Otamamura – Japan’s Machu Picchu

I was able to spend the day with some local elementary children. I got to find out what they like about their hometown Otamamura, whilst picking sweet potatoes in the school’s plot.

Otamamura is a small town near Dake Onsen and Nihonmatsu. Most families here are involved in the farming industry, and many own their own plot of land.


The town is stunning, especially in Autumn. The gold of the rice fields shimmers brightly as the strands shuffle in the wind.

Old women go about their farming tasks at their own pace, carrying out old-fashioned techniques to dry rice.

It’s so quiet, so peaceful, yet not far at all – only 10km – from Nihonmatsu City.


After a busy week, I was feeling pretty tired by the time that Friday rolled around, but immediately felt relaxed and refreshed as I arrived in the town.

At Otamamura’s elementary school, I introduced myself, as did the volunteers who would teach the children about picking potatoes and “huckleberries”. The kids, in 4th grade, were so sweet and funny.


When I asked the kids what their favourite things were about Otamamura, there were a number of answers…

  • “Well, the nature is nice”

  • “Everyone is kind”

  • “Potatoes!”

  • “Our rice”

Another answer was pretty interesting:

  • “Otamamura is the sister town of Machu Pichu”

It may be hard to believe that a quiet, sleepy town like Otamamura, in the middle of Fukushima Prefecture, has a link to Machu Picchu.

In 1917, Yokichi Nouchi – born in Otamamura – moved to Machu Picchu to help install railway tracks in the town, as well as helping build a water plant and a hotel.
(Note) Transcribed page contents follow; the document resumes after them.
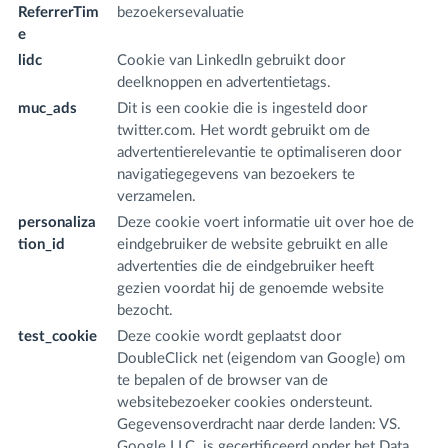
ReferrerTim
bezoekersevaluatie
m
e
lidc
Cookie van LinkedIn gebruikt door
.l
deelknoppen en advertentietags.
m
muc_ads
Dit is een cookie die is ingesteld door
.t
twitter.com. Het wordt gebruikt om de
advertentierelevantie te optimaliseren door
navigatiegegevens van bezoekers te
verzamelen.
personaliza
Deze cookie voert informatie uit over hoe de
.t
tion_id
eindgebruiker de website gebruikt en alle
advertenties die de eindgebruiker heeft
gezien voordat hij de genoemde website
bezocht.
test_cookie
Deze cookie wordt geplaatst door
.d
DoubleClick net (eigendom van Google) om
.n
te bepalen of de browser van de
websitebezoeker cookies ondersteunt.
Gegevensoverdracht naar derde landen: VS.
Google LLC. is gecertificeerd onder het Data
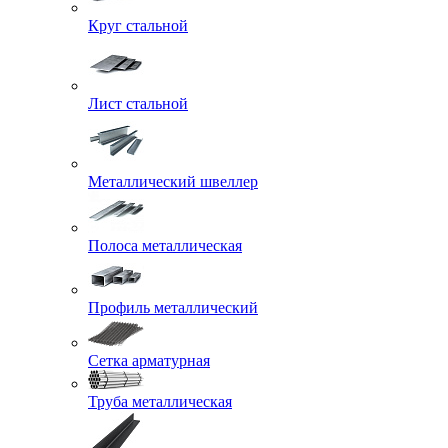
Круг стальной
Лист стальной
Металлический швеллер
Полоса металлическая
Профиль металлический
Сетка арматурная
Труба металлическая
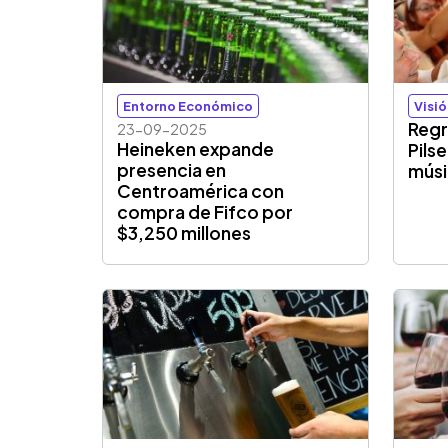
Entorno Económico
Visi
Regr
23-09-2025
Heineken expande
Pils
presencia en
músi
Centroamérica con
compra de Fifco por
$3,250 millones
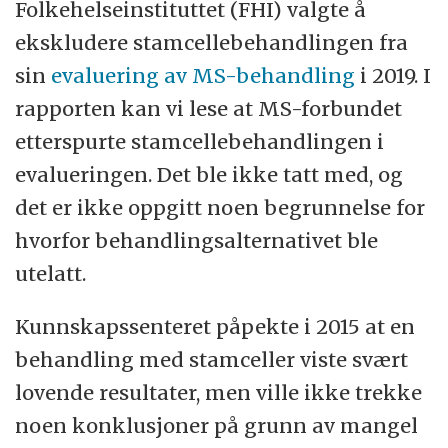
Folkehelseinstituttet (FHI) valgte å
ekskludere stamcellebehandlingen fra
sin
evaluering av MS-behandling
i 2019. I
rapporten kan vi lese at MS-forbundet
etterspurte stamcellebehandlingen i
evalueringen. Det ble ikke tatt med, og
det er ikke oppgitt noen begrunnelse for
hvorfor behandlingsalternativet ble
utelatt.
Kunnskapssenteret påpekte i 2015 at en
behandling med stamceller viste svært
lovende resultater, men ville ikke trekke
noen konklusjoner på grunn av mangel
Nouchi remained closely involved with promoting tourism to the Peruvian World Heritage Site for the rest of his life. Otamamura was officially appointed Machu Picchu’s sister town last year.

Moving back to the present day, the next couple of hours consisted of me having a chat with the 9-year-olds as we picked curiously named berries and dug around for sweet potatoes.


I had lots of fun chatting to the kids about digging techniques (one girl insisted that digging like a dog got the best results, and she wasn’t wrong), whether green peppers are disgusting or not, and roller-skating (the popular pastime in the town it seems).


The 6th graders came to join us later. They were a bit confused about why a strange blonde foreign lady they had never seen before was doubled over laughing whilst a child chased one of her colleagues around with a lizard.

But after asking me a very important question in the eyes of a Japanese elementary school kid (“Are you American?”) we quickly got back to the hard task of finding all of the sweet potatoes.


After being bribed by a small boy to carry the potatoes back to the school, I attempted to clean up my muddy trousers before reentering the school.


I was moved to learn that many of the children from the town eat food that is produced within 1km of their houses every day.

It was at this point that I noticed that no one had mentioned gaming consoles or computers when I asked about their hobbies. Most kids talked about playing outside with friends.

After our goodbyes, I was presented by their teacher with two sweet potatoes and a bag of popular Japanese snacks. On the way back to the office, we stopped off to buy taiyaki (fish-shaped pastry filled with sweet red bean paste), and ate them whilst watching the sun set over the mountains.


Not a bad way to end my week. Not bad at all.